4. A arguida era a proprietária do veículo identificado nos autos, que na ocasião era conduzido pelo seu funcionário CC, por conta e no interesse da arguida.
5. O instrumento de pesagem utilizado pela entidade fiscalizadora encontrava-se devidamente aprovado, aferido e certificado para as funções desempenhadas até 31 de Dezembro de 2017.
6. A arguida, por intermédio dos seus representantes, agiu de forma livre, voluntária e consciente e ao agir de modo a prever o resultado como consequência possível da sua conduta, não se abstendo porém de a empreender, e conformando-se com a produção desse mesmo resultado, actuou com dolo, ainda que eventual.

Mais se provou:
7. A carga que foi transportada pela sociedade arguida – adubo -, quando molhada é susceptível de aumentar de peso e de volume.
Factos não Provados:

Da impugnação judicial/recurso:
a) Quando pela manhã, muito cedo, do dia a que se reportam os factos, foi tomada pelo representante legal da arguida, a decisão de proceder à carga e transporte dos produtos em causa, estava um dia bonito e nada fazia prever a chegada da chuva, porém com o lapso de tempo despendido na carga do veículo e na pesagem, já no trajecto com vista ao destino dos produtos transportados e com a impossibilidade de evitar o seu transporte e, sem que nada o fizesse esperar, caiu uma grande quantidade de chuva.
b) Em face da surpresa que constituiu a chuvada no dia, hora e local dos factos, em relação à qual se tonou, por um lado, inevitável molhar a carga e por outro lado, gerou na sociedade arguida a invencibilidade para evitar as consequências do contacto da chuva com a carga, o que provavelmente gerou um aumento do seu peso.
c) A arguida tendo ordenado a prévia pesagem do veículo com a carga, ficou com a convicção que o peso da carga não excedia o peso permitido.
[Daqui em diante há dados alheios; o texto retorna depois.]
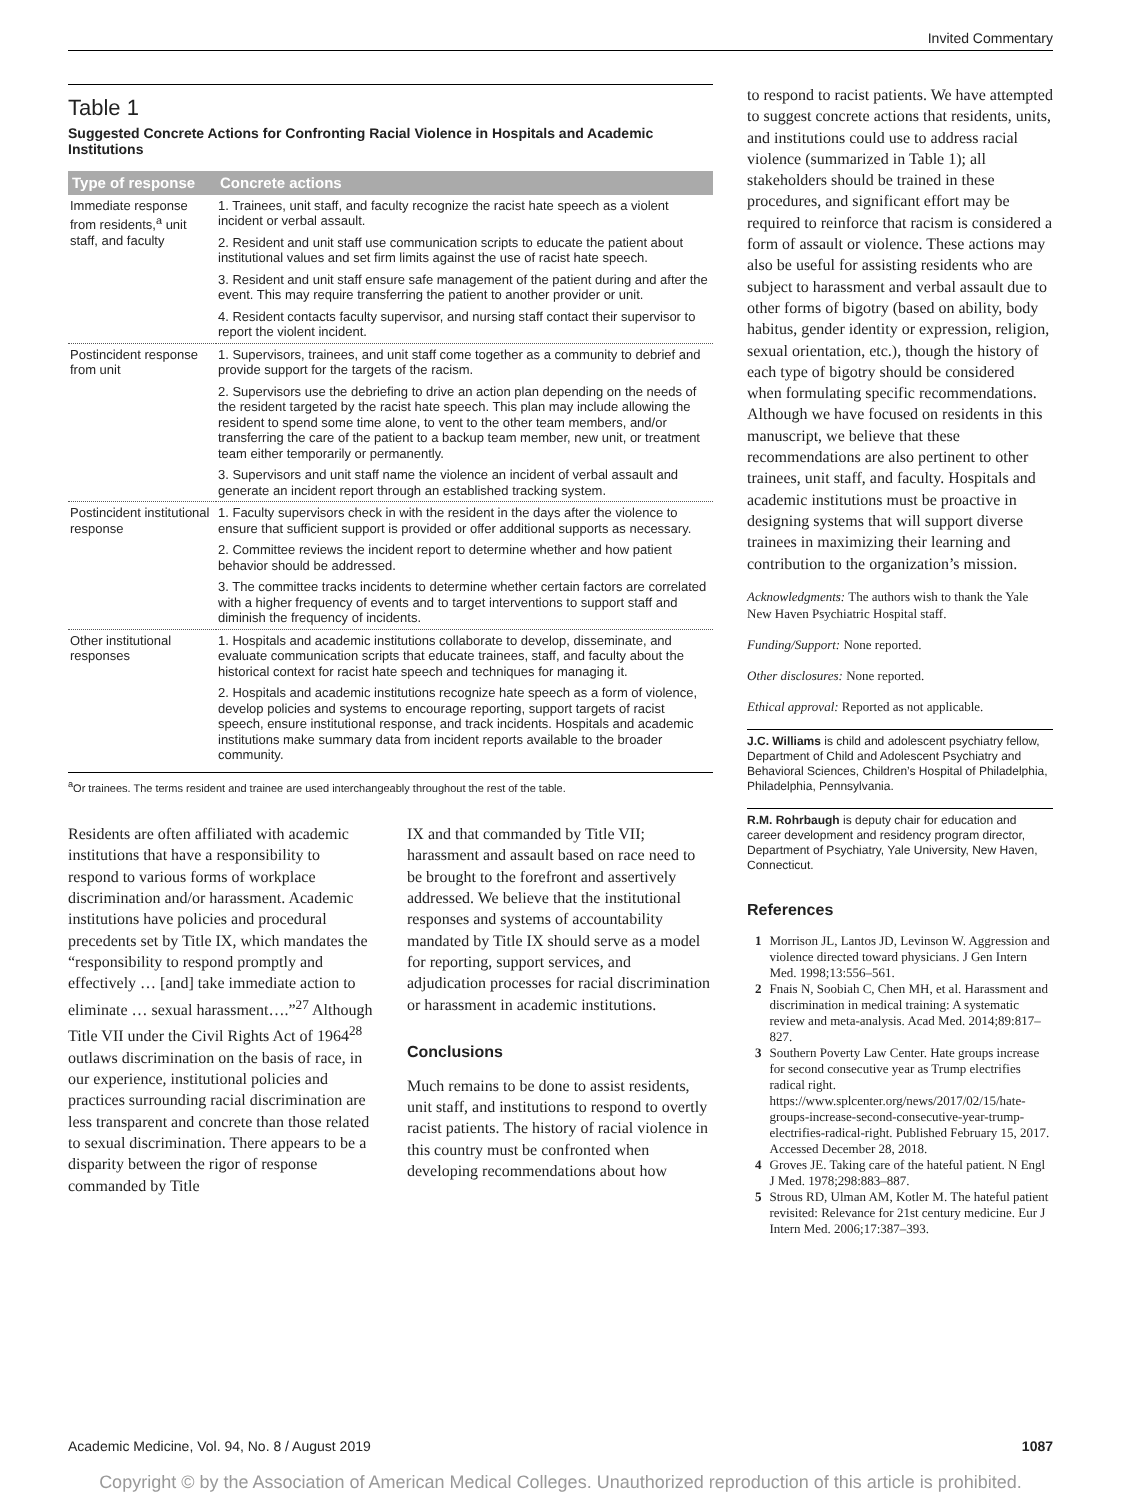Invited Commentary
Table 1
Suggested Concrete Actions for Confronting Racial Violence in Hospitals and Academic Institutions
| Type of response | Concrete actions |
| --- | --- |
| Immediate response from residents,<sup>a</sup> unit staff, and faculty | 1. Trainees, unit staff, and faculty recognize the racist hate speech as a violent incident or verbal assault. |
| | 2. Resident and unit staff use communication scripts to educate the patient about institutional values and set firm limits against the use of racist hate speech. |
| | 3. Resident and unit staff ensure safe management of the patient during and after the event. This may require transferring the patient to another provider or unit. |
| | 4. Resident contacts faculty supervisor, and nursing staff contact their supervisor to report the violent incident. |
| Postincident response from unit | 1. Supervisors, trainees, and unit staff come together as a community to debrief and provide support for the targets of the racism. |
| | 2. Supervisors use the debriefing to drive an action plan depending on the needs of the resident targeted by the racist hate speech. This plan may include allowing the resident to spend some time alone, to vent to the other team members, and/or transferring the care of the patient to a backup team member, new unit, or treatment team either temporarily or permanently. |
| | 3. Supervisors and unit staff name the violence an incident of verbal assault and generate an incident report through an established tracking system. |
| Postincident institutional response | 1. Faculty supervisors check in with the resident in the days after the violence to ensure that sufficient support is provided or offer additional supports as necessary. |
| | 2. Committee reviews the incident report to determine whether and how patient behavior should be addressed. |
| | 3. The committee tracks incidents to determine whether certain factors are correlated with a higher frequency of events and to target interventions to support staff and diminish the frequency of incidents. |
| Other institutional responses | 1. Hospitals and academic institutions collaborate to develop, disseminate, and evaluate communication scripts that educate trainees, staff, and faculty about the historical context for racist hate speech and techniques for managing it. |
| | 2. Hospitals and academic institutions recognize hate speech as a form of violence, develop policies and systems to encourage reporting, support targets of racist speech, ensure institutional response, and track incidents. Hospitals and academic institutions make summary data from incident reports available to the broader community. |
<sup>a</sup> Or trainees. The terms resident and trainee are used interchangeably throughout the rest of the table.
Residents are often affiliated with academic institutions that have a responsibility to respond to various forms of workplace discrimination and/or harassment. Academic institutions have policies and procedural precedents set by Title IX, which mandates the “responsibility to respond promptly and effectively … [and] take immediate action to eliminate … sexual harassment….”<sup>27</sup> Although Title VII under the Civil Rights Act of 1964<sup>28</sup> outlaws discrimination on the basis of race, in our experience, institutional policies and practices surrounding racial discrimination are less transparent and concrete than those related to sexual discrimination. There appears to be a disparity between the rigor of response commanded by Title
IX and that commanded by Title VII; harassment and assault based on race need to be brought to the forefront and assertively addressed. We believe that the institutional responses and systems of accountability mandated by Title IX should serve as a model for reporting, support services, and adjudication processes for racial discrimination or harassment in academic institutions.
Conclusions
Much remains to be done to assist residents, unit staff, and institutions to respond to overtly racist patients. The history of racial violence in this country must be confronted when developing recommendations about how
to respond to racist patients. We have attempted to suggest concrete actions that residents, units, and institutions could use to address racial violence (summarized in Table 1); all stakeholders should be trained in these procedures, and significant effort may be required to reinforce that racism is considered a form of assault or violence. These actions may also be useful for assisting residents who are subject to harassment and verbal assault due to other forms of bigotry (based on ability, body habitus, gender identity or expression, religion, sexual orientation, etc.), though the history of each type of bigotry should be considered when formulating specific recommendations. Although we have focused on residents in this manuscript, we believe that these recommendations are also pertinent to other trainees, unit staff, and faculty. Hospitals and academic institutions must be proactive in designing systems that will support diverse trainees in maximizing their learning and contribution to the organization’s mission.
Acknowledgments: The authors wish to thank the Yale New Haven Psychiatric Hospital staff.
Funding/Support: None reported.
Other disclosures: None reported.
Ethical approval: Reported as not applicable.
J.C. Williams is child and adolescent psychiatry fellow, Department of Child and Adolescent Psychiatry and Behavioral Sciences, Children’s Hospital of Philadelphia, Philadelphia, Pennsylvania.
R.M. Rohrbaugh is deputy chair for education and career development and residency program director, Department of Psychiatry, Yale University, New Haven, Connecticut.
References
1 Morrison JL, Lantos JD, Levinson W. Aggression and violence directed toward physicians. J Gen Intern Med. 1998;13:556–561.
2 Fnais N, Soobiah C, Chen MH, et al. Harassment and discrimination in medical training: A systematic review and meta-analysis. Acad Med. 2014;89:817–827.
3 Southern Poverty Law Center. Hate groups increase for second consecutive year as Trump electrifies radical right. https://www.splcenter.org/news/2017/02/15/hate-groups-increase-second-consecutive-year-trump-electrifies-radical-right. Published February 15, 2017. Accessed December 28, 2018.
4 Groves JE. Taking care of the hateful patient. N Engl J Med. 1978;298:883–887.
5 Strous RD, Ulman AM, Kotler M. The hateful patient revisited: Relevance for 21st century medicine. Eur J Intern Med. 2006;17:387–393.
Academic Medicine, Vol. 94, No. 8 / August 2019 1087
Copyright © by the Association of American Medical Colleges. Unauthorized reproduction of this article is prohibited.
Em sede de fundamentação da decisão de facto consignou-se o seguinte:
O Tribunal formou a sua convicção, quando aos factos provados, desde logo pela admissão dos mesmos por banda da Recorrente, uma vez que não os impugnou, tendo contudo, os mesmos sido confirmados pelo militar da GNR que elaborou o auto e que prestou declarações, a testemunha …. O facto aludido em 7, atendeu-se ao depoimento da testemunha CC, motorista do camião que transportou a mercadoria dos autos, que mencionou este facto, resultando também o mesmo das regras da experiência comum.

Quanto aos factos não provados, tal assim resulta por não ter sido produzida qualquer prova quanto aos mesmos. Aliás foi antes produzida prova em sentido contrário. Com efeito, a testemunha CC afirmou que a carga se molhou porque foi carregada em cima do camião na véspera, por ter chovido durante a noite e a mercadoria não ter ficado tapada ou o camião resguardado dentro de instalações. Ou seja, se ouve aumento de peso da mercadoria, tal ocorreu, não no decurso da viagem, mas antes desta se iniciar. Esta testemunha referiu também que o camião depois de estar carregado com a mercadoria não foi pesado.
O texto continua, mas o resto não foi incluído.